In the spring of 1986, Bill’s twenty-five-year-old daughter Terri was diagnosed with cancer. She survived and has remained cancer-free. But at the time, it was another agonizing episode in Bill Anderson’s spiral of misfortune. As the decade ended, he learned that the failure of his PoFolks restaurant chain might ruin him financially.
“When the PoFolks restaurant thing collapsed on top of all this, the despair was certainly there,” he comments. “I had been so naïve. My name was on all of these restaurant leases and all of their equipment leases [as a guarantee]. When they all fell in my lap, I thought you had to pay one hundred cents on the dollar, so I did. Then there were no dollars left. Then I found out I could have paid fifty cents on the dollar, thirty cents on some of them. That’s the way I got out of the rest of the debts.
“I thought it was never going to end. I fought lawsuits and all kinds of stuff. It cost me two or three fortunes, but I finally paid off everybody I had to pay off. I should have had much better financial advice. I flunked two subjects in school—math and music!
“I don’t mean to sound like I’m this much of a hero or something, but I just kept fighting my way through it. I just kept putting one foot in front of the other. . . . I had to work the road. I’d take dates on the road where I’d almost lose money or would just barely break even, hoping I could sell enough pictures and albums. When you’re broke, you want to come home with whatever you can come
home with.
“I guess maybe I was so focused on all the things I had to do that I didn’t have time to sit around and wallow in self-pity. I know there were times when it was awfully rough, but I am just not a ‘woe-is-me’ kind of guy.
“When Becky was in the hospital and going through all of that, I had reconnected with a Sunday-school class and my church group. I had started going again. I’ve never been a religious fanatic. I’ve never worn it on my sleeve. But I have always had a deep and abiding faith. I’ve always felt there was somebody looking out for me. So my religion helped sustain me.
“And you’ve got to realize that there were other things going on in my life at that time. It wasn’t like I was doing nothing.” Throughout the decade, Bill Anderson was a major television presence, both on network and cable shows. Even so, his financial situation was precarious.

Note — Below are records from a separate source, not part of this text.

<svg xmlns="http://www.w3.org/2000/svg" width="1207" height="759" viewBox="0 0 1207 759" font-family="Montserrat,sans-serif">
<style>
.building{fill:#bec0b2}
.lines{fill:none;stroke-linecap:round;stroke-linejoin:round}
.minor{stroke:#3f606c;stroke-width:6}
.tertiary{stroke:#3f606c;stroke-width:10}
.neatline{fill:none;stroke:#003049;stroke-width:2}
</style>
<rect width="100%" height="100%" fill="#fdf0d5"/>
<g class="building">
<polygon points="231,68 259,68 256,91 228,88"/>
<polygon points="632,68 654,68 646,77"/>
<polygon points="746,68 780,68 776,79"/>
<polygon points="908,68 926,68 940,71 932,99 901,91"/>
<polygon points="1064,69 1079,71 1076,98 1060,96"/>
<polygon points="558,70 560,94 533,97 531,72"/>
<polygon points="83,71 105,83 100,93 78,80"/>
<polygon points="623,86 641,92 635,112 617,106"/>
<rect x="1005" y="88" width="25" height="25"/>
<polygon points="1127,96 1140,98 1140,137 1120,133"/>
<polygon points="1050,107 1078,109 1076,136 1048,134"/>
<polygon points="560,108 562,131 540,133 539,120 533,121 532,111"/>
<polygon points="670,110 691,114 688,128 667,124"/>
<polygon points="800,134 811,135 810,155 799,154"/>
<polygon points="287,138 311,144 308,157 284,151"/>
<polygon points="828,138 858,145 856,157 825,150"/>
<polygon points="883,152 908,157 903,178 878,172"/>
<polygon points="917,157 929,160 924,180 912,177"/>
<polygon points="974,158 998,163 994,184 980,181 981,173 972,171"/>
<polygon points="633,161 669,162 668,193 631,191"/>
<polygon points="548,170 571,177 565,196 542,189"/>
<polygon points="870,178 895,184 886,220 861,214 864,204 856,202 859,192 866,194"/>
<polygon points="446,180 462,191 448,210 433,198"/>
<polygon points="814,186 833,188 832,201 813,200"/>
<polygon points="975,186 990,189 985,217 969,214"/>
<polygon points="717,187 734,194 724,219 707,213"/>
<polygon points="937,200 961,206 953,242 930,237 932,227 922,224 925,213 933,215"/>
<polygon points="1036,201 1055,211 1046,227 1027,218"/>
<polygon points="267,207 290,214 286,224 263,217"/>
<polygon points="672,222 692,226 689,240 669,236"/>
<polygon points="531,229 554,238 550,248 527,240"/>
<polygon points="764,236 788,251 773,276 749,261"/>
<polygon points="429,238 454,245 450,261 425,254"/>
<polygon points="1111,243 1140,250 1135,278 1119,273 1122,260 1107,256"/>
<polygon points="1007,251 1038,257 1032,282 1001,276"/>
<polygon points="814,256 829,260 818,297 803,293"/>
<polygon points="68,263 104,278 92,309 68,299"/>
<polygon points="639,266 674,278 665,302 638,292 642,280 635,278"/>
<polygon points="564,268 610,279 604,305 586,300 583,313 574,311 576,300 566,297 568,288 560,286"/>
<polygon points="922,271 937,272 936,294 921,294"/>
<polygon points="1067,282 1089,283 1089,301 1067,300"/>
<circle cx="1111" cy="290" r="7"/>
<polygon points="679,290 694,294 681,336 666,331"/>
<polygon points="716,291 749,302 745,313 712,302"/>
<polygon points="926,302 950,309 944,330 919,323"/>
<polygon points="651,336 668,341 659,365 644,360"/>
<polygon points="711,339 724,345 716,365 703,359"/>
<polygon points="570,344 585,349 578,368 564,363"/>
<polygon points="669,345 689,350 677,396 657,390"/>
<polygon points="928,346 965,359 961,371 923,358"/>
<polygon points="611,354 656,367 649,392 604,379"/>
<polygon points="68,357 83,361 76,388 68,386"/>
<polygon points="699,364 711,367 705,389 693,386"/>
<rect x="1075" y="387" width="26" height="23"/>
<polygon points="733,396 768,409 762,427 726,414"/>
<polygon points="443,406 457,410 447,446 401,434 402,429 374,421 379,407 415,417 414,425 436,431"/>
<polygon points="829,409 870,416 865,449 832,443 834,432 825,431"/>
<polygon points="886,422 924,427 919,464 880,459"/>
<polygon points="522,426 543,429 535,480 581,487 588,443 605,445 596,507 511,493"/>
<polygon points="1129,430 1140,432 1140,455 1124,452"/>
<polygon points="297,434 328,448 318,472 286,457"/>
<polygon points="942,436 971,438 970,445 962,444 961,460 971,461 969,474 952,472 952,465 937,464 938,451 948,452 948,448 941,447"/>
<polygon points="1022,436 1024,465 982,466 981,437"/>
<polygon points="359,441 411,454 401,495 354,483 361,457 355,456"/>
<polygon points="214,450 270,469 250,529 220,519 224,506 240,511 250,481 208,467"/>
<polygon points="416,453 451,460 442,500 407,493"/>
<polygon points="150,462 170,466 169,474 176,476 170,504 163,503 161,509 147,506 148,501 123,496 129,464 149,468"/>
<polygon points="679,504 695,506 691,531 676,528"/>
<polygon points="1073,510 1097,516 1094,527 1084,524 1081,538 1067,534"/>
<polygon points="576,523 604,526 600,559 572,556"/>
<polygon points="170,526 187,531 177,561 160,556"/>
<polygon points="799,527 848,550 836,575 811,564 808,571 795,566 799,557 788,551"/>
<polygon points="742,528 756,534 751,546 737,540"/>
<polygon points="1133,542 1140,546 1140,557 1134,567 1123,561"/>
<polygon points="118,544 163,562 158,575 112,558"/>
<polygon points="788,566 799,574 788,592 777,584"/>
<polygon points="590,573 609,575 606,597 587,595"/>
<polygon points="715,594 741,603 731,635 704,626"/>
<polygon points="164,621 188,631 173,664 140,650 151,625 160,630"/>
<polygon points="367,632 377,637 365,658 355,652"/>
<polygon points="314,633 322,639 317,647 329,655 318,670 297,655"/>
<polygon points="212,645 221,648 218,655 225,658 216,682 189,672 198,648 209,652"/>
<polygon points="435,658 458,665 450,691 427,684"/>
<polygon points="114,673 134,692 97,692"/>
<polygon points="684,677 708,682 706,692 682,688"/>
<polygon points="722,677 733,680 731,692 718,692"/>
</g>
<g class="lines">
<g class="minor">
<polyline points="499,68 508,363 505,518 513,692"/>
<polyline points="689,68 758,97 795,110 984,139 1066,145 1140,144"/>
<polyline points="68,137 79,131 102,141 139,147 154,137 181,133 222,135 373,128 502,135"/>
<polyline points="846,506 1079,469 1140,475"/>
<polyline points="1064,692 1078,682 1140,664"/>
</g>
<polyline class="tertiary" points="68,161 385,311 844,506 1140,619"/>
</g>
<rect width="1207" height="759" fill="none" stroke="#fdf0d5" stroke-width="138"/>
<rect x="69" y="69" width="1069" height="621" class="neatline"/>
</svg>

“In the back of my mind, I knew that if it finally came down to absolute push and shove, that I could sell my songs. I knew that possibility was there, but it would be like giving your kids up.”

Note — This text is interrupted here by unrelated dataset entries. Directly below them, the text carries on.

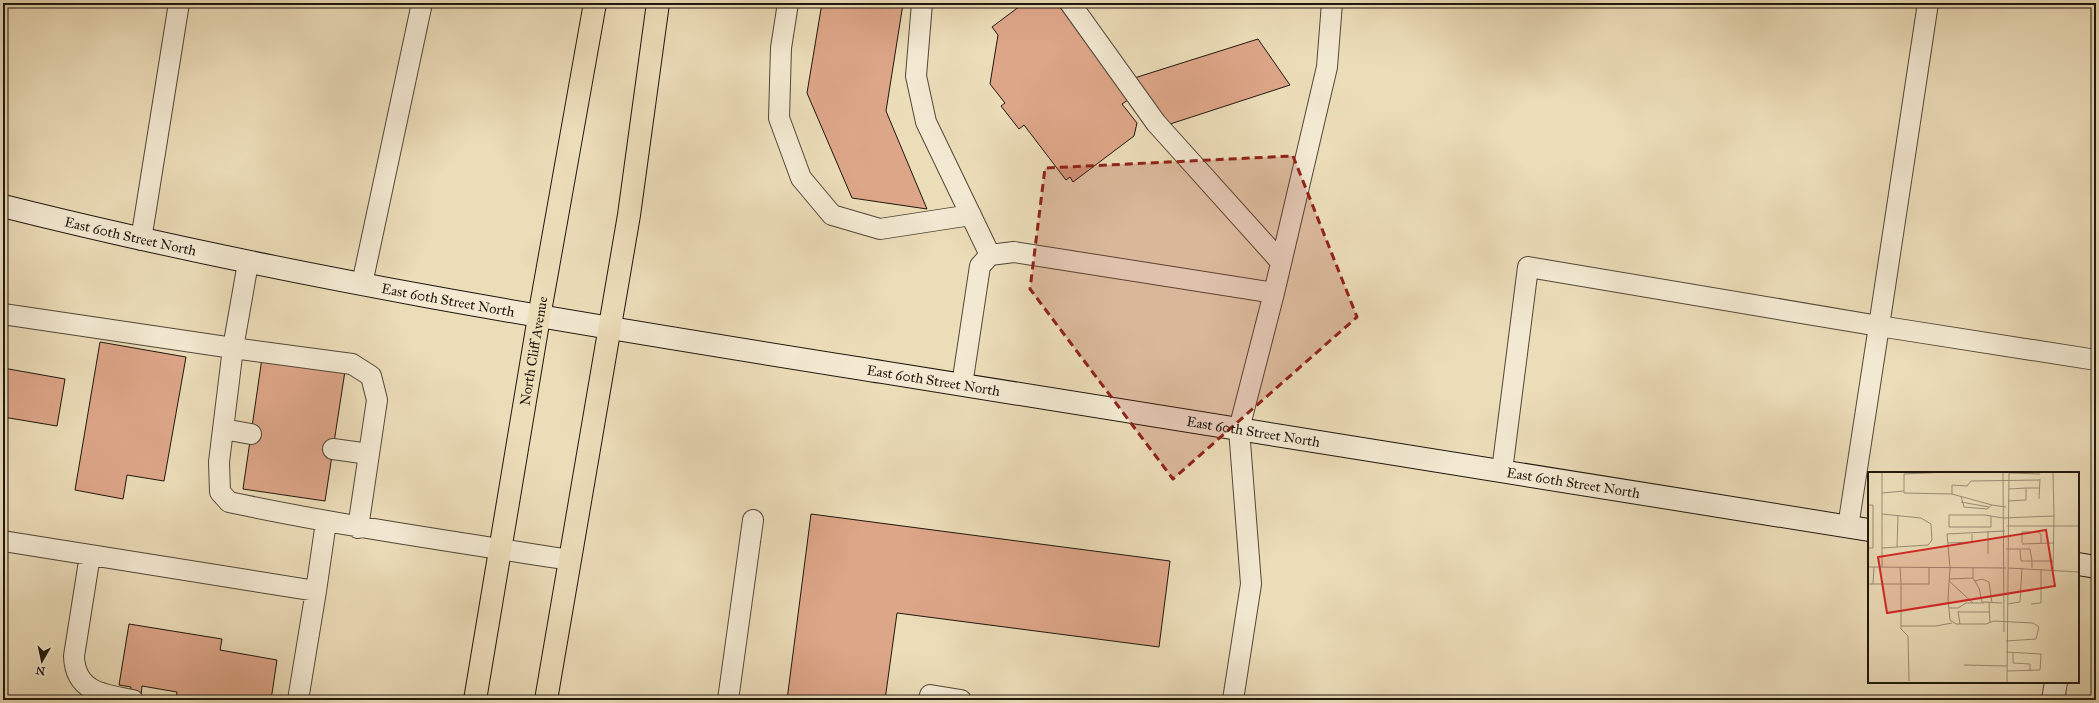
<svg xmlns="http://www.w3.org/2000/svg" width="2099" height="703" font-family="'IM FELL Great Primer',serif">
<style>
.building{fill:#dea689;stroke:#1f170c}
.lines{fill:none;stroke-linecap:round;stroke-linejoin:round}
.lane-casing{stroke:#524837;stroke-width:22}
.street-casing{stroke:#524837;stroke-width:24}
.secondary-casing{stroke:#1f170c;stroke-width:24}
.primary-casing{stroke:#1f170c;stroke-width:24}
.lane{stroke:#f3e9d2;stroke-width:20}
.street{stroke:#f3e9d2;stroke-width:22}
.secondary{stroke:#f3e9d2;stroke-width:22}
.primary{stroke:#ecddb9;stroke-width:22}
.marked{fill:#8f2418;fill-opacity:0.2;stroke:#8f2418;stroke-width:3;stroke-dasharray:8 5;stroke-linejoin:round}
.labels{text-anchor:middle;stroke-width:3;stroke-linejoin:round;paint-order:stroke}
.street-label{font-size:14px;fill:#1f170c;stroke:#f3e9d2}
.inset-road{fill:none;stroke:#9a8e74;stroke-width:1}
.view{fill:#d62828;fill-opacity:0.15;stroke:#d62828;stroke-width:2}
.inset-edge{fill:none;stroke:#1f170c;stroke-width:2}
</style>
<rect width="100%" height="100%" fill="#ecddb9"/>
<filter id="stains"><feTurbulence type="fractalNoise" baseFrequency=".005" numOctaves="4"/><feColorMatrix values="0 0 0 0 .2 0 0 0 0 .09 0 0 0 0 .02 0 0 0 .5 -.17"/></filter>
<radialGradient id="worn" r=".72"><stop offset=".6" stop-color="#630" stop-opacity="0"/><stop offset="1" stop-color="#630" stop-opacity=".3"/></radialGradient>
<path class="building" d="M822,3l81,1 -17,107 41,98 -75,-11 -45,-105z
M1024,3h33l71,97 -6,4 15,19 -3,13 -61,46 -3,-5 -4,3 -42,-55 -5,4 -18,-23 4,-3 -15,-19 8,-49 -6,-8z
M1258,39l32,46 -126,41 -36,-46z
M100,342l86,15 -22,124 -37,-6 -4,24 -48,-9z
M262,358l83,13 -20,130 -82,-12z
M3,368l62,11 -8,47 -54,-9z
M811,514l359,47 -11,86 -262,-34 -12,87h-98z
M129,624l93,15 -2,11 57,10 -6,40h-43l-20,-3 -1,3h-26l-5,-1 1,-7 -35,-6 -1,10 -11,-2 1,-7 -12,-2z"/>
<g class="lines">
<defs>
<path id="lane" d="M788,3l-7,45 -2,70 22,60 31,37 48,14 91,-14
M922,3l-6,73 10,46 64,133
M1070,3l86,120 125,139
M141,240l38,-237
M362,284l60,-281
M3,314l230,34 15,-85
M962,385l18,-119 10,-11 24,-3 260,41
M223,429l28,5
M333,449l36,5
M1502,471l26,-204 351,59 49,-323
M1848,527l31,-201 217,34
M358,528l19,-128 -6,-24 -19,-12 -119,-16 -14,114 1,30 9,10c113,24 227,40 341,58
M3,541l313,50 10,-69
M90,555l-16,101c1,36 30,39 59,44
M298,700l18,-109
M728,700l25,-180
M929,700l1,-5 31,5
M1233,700l18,-116 -12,-155 35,-136 53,-226 5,-64"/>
<path id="street" d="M2053,700l3,-18"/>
<g id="secondary">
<path id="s1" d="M3,206c290,73 584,119 879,166 329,53 658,105 987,158"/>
<path d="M2078,564l18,3"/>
</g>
<g id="primary">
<path id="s2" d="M475,700l64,-383 56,-314"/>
<path d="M546,700l83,-485 29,-212"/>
</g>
</defs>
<use href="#lane" class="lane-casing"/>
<use href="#street" class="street-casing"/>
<use href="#secondary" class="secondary-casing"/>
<use href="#primary" class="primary-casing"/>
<use href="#lane" class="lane"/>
<use href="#street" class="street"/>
<use href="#secondary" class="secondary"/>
<use href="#primary" class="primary"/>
</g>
<path class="marked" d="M1293,156l64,161 -184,162 -143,-190 15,-121z"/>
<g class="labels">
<g class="street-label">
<text dy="5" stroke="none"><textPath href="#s1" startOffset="131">East 60th Street North</textPath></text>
<text dy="5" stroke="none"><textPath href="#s1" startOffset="455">East 60th Street North</textPath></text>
<text dy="5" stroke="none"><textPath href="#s2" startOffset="354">North Cliff Avenue</textPath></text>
<text dy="5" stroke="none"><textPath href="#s1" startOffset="947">East 60th Street North</textPath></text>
<text dy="5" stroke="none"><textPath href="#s1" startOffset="1271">East 60th Street North</textPath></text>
<text dy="5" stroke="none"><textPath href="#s1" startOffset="1595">East 60th Street North</textPath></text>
</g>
</g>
<g transform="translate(1868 472)">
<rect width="211" height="211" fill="#ecddb9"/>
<path class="inset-road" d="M79,0l-43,2v19l48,1 40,11 14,2M135,0l1,160M141,1l31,1M158,16h13M14,21l22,-2M84,22v-9l15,1 4,-5 69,-1M93,24l3,11 23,2 5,-4M171,27l1,-20M140,29l18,-1v-12l-17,1M93,30l28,5M0,33h5v43h-5M123,45v10h-42v-12h36l18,3 51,-2 -1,-44M139,54h72M120,59v23M137,59l-58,3 3,34 -2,30 2,22 6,4h30l8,-3 39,2 6,4 -3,12 -30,2M80,71l24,-1v-8M154,71v-11h16l3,2v9M154,72l31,-1M29,75l1,-32M14,76l46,-3 4,-5 -1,-16 -10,-6 -39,-4M138,77h24l2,12h-11l-1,-12M0,95l138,1M14,95v-95M140,96l71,4M164,96v-7h21M185,98l1,-54M105,106l6,10 3,14 20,1M81,107l24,-1v-10M81,109l24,22M107,109l7,-2 7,3 3,21M0,112h5l1,-17M5,112h28l-1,-17M121,131l1,20M139,132l13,-2 2,-34M163,132l10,-1v-34M81,136h9l8,-5h18M90,139l2,13M90,140h31M33,154h35l16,-3M138,180l35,2 -1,16 -33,1M145,180v11l17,1v7M96,193l43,1M41,209l-1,-45 -7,-7v-45h28v-17M139,211l2,-211"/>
<path class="view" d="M178,58l9,56 -168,27 -9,-56z"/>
<rect width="211" height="211" class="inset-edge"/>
</g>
<rect width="2099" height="703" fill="none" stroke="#ecddb9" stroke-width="16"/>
<rect x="4" y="4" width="2091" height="695" fill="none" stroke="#1f170c" stroke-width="2"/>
<rect x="8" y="8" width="2083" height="687" fill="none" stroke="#1f170c"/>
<g transform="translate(42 661) rotate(189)" stroke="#f3e9d2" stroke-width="3" paint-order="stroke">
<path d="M0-3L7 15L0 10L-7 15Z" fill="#1f170c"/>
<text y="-6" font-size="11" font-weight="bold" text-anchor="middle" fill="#1f170c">N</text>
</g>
<rect width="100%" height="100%" filter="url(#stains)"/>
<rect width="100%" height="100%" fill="url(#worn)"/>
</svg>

That was certainly a devastating thing to contemplate, because songs and songwriting are at the very core of Bill Anderson’s being. Born on November 1, 1937, in Columbia, South Carolina, he was devoted to country music even as a tot.
“My mother and dad told me that I could find country music on the radio a long time before I could tie my shoelaces,” Bill reports. “There was no television. I turned on my radio, my little theater of the mind, and I listened to those artists and to those songs, and there was something in there that spoke to me. The songs that I really liked were the story songs, the songs that painted pictures with words.

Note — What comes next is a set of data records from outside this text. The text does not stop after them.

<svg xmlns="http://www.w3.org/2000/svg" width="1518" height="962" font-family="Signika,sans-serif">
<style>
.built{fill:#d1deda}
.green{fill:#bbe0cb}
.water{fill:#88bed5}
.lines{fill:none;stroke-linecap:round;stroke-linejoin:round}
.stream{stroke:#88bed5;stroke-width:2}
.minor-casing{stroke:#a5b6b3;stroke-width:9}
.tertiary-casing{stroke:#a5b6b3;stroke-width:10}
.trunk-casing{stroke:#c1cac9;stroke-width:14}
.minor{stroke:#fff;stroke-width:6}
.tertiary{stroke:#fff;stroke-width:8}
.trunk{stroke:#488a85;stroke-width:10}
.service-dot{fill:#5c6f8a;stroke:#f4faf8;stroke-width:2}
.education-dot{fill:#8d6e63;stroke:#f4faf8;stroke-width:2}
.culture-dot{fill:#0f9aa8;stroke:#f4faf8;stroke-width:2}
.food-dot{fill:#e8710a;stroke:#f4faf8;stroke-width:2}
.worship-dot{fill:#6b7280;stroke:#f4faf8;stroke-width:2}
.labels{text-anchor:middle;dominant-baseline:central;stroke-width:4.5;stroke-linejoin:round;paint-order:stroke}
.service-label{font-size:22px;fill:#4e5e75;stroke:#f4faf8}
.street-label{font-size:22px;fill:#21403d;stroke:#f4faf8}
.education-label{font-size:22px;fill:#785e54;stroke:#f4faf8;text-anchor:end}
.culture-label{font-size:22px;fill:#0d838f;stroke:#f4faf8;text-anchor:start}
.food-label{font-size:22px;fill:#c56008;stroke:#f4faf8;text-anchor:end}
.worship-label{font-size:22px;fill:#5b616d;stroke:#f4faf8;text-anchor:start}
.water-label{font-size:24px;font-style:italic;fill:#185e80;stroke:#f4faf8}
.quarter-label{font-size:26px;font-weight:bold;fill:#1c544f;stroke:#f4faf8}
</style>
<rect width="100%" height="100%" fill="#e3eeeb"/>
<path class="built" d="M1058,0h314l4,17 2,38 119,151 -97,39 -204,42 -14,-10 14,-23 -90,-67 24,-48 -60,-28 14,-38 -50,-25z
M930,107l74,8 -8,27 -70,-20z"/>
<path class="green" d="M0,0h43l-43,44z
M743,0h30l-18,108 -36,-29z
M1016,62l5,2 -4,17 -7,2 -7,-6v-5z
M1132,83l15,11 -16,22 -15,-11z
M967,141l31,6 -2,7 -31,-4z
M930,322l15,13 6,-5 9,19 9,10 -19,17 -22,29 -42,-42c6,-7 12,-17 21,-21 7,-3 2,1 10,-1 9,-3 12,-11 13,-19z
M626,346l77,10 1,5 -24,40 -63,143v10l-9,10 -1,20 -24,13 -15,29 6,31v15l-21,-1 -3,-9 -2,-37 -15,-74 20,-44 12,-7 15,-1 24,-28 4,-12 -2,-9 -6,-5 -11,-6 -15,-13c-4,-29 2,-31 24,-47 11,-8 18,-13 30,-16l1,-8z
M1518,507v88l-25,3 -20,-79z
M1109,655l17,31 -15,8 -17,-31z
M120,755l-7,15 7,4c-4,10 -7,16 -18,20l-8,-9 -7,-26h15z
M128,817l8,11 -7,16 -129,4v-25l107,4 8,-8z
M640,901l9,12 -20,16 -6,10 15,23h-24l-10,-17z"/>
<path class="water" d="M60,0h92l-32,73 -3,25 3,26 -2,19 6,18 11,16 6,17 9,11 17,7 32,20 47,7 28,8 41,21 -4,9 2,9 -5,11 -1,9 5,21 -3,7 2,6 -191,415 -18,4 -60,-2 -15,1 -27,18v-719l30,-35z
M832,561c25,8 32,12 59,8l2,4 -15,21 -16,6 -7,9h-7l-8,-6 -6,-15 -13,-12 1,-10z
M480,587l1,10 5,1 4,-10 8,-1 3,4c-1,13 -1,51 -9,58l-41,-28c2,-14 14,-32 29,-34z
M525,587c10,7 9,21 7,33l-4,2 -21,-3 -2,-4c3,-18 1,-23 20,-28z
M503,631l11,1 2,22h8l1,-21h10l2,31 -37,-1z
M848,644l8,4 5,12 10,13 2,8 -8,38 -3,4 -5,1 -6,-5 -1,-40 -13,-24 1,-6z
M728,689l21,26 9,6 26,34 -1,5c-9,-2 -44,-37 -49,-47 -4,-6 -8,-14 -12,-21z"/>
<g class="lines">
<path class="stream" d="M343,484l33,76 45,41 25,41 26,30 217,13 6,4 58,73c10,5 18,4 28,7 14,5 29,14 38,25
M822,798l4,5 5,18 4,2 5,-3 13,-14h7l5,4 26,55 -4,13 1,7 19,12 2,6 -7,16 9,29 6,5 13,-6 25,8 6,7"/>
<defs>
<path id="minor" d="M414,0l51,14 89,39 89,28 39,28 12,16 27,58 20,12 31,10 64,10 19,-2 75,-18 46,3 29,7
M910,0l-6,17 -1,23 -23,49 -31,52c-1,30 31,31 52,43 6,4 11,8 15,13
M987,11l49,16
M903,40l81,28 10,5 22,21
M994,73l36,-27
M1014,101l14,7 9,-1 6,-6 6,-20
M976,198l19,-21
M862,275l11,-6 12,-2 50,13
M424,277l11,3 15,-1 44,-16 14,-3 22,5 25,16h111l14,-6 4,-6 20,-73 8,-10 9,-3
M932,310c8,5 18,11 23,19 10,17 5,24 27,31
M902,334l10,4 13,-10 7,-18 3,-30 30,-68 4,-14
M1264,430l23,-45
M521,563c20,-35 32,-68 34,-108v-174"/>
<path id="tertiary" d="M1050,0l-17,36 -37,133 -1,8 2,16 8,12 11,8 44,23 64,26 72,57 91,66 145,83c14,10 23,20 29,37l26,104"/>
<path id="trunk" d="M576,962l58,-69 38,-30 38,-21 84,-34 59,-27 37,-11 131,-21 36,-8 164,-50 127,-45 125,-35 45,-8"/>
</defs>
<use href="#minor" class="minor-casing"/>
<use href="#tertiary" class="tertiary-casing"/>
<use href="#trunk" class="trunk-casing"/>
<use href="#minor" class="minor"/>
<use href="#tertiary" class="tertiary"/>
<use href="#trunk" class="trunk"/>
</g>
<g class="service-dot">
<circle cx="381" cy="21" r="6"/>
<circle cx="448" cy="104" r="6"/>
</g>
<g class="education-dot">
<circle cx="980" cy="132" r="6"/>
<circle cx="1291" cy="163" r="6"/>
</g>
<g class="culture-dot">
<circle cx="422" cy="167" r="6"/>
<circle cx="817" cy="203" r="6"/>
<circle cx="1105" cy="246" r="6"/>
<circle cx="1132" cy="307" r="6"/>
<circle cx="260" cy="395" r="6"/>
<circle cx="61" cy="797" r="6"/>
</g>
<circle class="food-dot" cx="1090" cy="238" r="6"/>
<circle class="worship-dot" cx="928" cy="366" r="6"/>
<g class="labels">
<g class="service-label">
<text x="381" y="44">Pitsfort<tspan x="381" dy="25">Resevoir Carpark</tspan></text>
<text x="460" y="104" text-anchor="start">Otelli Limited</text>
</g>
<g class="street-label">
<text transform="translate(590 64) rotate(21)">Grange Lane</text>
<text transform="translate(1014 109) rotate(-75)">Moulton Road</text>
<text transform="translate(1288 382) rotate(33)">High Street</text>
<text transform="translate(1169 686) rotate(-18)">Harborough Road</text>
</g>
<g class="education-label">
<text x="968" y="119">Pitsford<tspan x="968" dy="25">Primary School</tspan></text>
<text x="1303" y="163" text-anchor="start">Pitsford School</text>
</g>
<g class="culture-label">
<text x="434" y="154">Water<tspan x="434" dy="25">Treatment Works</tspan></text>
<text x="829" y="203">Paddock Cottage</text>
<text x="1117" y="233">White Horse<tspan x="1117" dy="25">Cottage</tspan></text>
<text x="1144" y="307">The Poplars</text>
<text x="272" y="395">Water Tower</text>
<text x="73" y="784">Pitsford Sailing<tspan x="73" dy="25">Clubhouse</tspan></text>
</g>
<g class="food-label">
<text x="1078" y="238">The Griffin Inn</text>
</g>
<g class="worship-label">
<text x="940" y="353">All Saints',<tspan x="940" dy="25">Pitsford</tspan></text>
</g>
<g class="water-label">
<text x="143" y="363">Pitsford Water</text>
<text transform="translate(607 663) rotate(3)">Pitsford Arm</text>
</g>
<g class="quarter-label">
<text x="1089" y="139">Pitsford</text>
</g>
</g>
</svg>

“I was a big Hank Williams fan. And I noticed on his records that he not only sang the songs, he wrote them.
“I was about ten or eleven years old when I wrote my first song. It was called ‘Carry Me to My Texas Home.’ I had never been west of Carrollton, Georgia, at the time, but Texas sounded like something a true country artist ought to be writing and singing about. I was fifteen years old and in the tenth grade at Avondale High School [in Atlanta] when three buddies and I decided to form a band.”